Wie ging es dann weiter?
Die Idee, dass Maria Lassnig von nur einer Person dargestellt wird, hatte ich von Beginn an. Bei mir ist es immer so, dass ich schnell nach der Form suche, wie ich ein Thema filmisch übersetze. Am Anfang wollte ich, dass ein Kind Maria Lassnig spielt, aber das habe ich in Gesprächen mit meinem Dramaturgen Roland Zag wieder verworfen, weil man schnell an Grenzen stößt, nicht nur bei Themen wie Sexualität, sondern auch bei bestimmten Gefühlen, die man thematisieren will. Geblieben ist, dass nur eine Person sie darstellen soll. Man sagt über Maria Lassnig, dass sie alterslos war. Zudem kann ich so zeigen, dass die Seele sich durchs Leben schlängelt, dass sie wiedererkennbar ist und sich an keinen Zeiten oder Orten orientiert. Erinnerungen und Gefühle sind ja nicht verankert, das ist ja nur eine Form, die man ist. Diese Form kann nach vorne oder nach hinten gehen. Es ist eine Übersetzung für diesen Gefühlsmoment, den Maria Lassnig auch in ihren Bildern transportieren wollte.

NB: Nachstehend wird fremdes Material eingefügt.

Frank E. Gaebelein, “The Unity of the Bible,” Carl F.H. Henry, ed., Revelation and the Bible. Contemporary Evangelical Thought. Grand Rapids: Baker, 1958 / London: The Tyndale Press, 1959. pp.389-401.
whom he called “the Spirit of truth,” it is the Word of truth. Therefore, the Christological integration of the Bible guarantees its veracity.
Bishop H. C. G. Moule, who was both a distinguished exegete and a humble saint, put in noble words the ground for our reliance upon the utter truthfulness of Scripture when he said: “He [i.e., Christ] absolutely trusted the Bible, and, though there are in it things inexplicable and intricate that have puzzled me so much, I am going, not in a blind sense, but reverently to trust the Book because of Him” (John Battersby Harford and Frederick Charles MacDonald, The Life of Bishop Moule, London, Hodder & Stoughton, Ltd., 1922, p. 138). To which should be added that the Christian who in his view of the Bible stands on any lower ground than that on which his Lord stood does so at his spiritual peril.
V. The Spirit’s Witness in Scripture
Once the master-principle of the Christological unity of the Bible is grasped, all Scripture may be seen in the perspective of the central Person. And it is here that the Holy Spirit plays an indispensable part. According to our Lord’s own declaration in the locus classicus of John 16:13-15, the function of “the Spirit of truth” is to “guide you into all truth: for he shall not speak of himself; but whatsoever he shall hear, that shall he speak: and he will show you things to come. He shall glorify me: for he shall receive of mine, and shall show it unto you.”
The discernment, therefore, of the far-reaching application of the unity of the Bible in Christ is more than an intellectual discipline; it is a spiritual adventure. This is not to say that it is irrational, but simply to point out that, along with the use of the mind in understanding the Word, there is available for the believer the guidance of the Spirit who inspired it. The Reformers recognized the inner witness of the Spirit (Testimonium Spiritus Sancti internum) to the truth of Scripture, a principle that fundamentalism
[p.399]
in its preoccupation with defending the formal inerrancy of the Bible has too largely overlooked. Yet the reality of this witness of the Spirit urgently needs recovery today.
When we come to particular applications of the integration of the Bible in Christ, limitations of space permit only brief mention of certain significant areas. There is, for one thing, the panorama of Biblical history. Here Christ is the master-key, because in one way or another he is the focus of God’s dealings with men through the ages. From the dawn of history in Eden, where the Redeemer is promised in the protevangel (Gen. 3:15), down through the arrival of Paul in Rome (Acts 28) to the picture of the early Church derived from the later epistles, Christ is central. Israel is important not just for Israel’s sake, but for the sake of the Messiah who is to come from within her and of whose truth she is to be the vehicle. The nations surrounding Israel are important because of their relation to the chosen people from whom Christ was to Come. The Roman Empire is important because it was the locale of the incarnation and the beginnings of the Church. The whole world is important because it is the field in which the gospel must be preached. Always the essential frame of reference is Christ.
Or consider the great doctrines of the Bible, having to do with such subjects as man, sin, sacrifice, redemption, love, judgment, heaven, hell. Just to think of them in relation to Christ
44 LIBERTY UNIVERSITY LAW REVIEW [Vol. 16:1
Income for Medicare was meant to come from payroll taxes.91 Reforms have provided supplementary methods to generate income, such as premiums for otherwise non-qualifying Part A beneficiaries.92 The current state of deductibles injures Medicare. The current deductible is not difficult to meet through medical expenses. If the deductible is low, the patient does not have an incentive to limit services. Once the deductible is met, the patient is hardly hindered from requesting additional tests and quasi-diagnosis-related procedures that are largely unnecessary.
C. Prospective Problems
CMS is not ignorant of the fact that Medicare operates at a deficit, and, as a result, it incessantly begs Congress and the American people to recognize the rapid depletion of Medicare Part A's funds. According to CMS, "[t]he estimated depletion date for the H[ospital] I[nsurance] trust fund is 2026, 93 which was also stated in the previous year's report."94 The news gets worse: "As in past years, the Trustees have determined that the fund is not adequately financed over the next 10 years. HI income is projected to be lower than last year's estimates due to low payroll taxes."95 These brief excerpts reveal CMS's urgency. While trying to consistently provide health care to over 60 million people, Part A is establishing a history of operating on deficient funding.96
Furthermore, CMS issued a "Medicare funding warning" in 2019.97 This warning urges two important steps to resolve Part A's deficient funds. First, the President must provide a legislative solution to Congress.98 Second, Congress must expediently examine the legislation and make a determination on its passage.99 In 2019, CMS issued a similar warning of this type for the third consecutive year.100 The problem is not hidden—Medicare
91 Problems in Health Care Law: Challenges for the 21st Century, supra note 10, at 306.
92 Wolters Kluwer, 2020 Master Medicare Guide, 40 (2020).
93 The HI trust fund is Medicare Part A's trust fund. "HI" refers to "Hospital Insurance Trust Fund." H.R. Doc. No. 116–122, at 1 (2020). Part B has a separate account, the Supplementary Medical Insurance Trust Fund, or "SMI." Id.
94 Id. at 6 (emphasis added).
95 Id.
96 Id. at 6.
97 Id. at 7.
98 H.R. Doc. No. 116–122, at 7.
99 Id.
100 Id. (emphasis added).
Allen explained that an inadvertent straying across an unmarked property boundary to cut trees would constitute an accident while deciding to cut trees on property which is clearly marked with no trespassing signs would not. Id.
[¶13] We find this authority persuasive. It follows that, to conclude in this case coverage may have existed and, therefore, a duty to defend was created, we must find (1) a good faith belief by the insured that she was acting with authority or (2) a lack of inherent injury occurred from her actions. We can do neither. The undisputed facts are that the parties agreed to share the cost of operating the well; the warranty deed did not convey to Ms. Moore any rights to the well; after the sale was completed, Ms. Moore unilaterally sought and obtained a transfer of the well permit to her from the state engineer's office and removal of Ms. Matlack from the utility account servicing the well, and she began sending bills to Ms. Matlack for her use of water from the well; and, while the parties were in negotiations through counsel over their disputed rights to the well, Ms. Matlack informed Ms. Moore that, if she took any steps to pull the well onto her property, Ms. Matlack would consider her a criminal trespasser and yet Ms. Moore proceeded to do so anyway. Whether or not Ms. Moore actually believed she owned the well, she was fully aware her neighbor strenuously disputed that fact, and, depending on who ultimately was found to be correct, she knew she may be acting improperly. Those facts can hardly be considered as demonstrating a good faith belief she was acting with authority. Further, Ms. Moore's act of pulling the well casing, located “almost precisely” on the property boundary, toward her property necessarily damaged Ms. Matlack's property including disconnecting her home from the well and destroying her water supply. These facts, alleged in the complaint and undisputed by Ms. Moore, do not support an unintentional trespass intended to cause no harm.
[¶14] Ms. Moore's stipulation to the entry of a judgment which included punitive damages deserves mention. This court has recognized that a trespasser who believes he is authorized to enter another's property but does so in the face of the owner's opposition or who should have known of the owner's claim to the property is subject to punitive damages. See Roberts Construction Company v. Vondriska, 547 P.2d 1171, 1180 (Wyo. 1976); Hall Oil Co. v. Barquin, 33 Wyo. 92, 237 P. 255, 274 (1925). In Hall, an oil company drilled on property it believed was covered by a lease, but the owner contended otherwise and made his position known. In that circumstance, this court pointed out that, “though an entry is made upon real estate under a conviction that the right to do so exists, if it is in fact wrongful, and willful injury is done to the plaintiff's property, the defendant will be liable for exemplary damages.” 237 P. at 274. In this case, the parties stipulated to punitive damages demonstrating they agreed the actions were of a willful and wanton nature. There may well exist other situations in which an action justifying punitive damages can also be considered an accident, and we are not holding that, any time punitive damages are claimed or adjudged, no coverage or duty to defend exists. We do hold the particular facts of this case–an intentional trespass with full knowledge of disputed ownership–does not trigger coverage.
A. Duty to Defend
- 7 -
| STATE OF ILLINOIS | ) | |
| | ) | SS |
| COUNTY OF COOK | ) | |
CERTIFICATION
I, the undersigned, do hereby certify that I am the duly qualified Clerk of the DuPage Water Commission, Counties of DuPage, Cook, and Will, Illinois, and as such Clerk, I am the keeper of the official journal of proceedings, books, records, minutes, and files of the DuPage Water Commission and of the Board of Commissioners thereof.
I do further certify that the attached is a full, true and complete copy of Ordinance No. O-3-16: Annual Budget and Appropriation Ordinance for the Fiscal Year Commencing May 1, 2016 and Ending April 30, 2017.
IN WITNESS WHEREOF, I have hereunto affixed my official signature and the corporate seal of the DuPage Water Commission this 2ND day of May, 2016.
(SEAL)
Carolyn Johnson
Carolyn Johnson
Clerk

Hat man bei einem Biopic manchmal die Angst, der Person nicht gerecht zu werden?
Genau deshalb ist mein Film ja eigentlich kein Biopic, weil ich dieses »gerecht werden wollen« für einen unerfüllbaren Ansatz halte. Ein Biopic ist doch immer eine Interpretation. Stattdessen habe ich mit meiner filmischen Erzählweise ein inneres Porträt erschaffen, das keinerlei Anspruch auf irgendeine Vollständigkeit einer möglichen Lebensgeschichte vorgibt.
Ich habe mit wirklich vielen Menschen über sie gesprochen. Hans Werner Poschauko, ihr letzter Assistent, erzählte mir zahlreiche witzige Geschichten über sie, Maria Lassnig war nämlich extrem humorvoll. Sie erlebte ja auch viele Enttäuschungen, da konnte sie ihren Humor gut gebrauchen. Sie war eine sehr komplexe Persönlichkeit, die keine Kompromisse eingehen wollte und konnte, die für manche vielleicht schwierig war, aber ein großes Herz hatte – und das spürt man.
Auch Zeitgenoss*innen wie Elfie Semotan treten im Film auf.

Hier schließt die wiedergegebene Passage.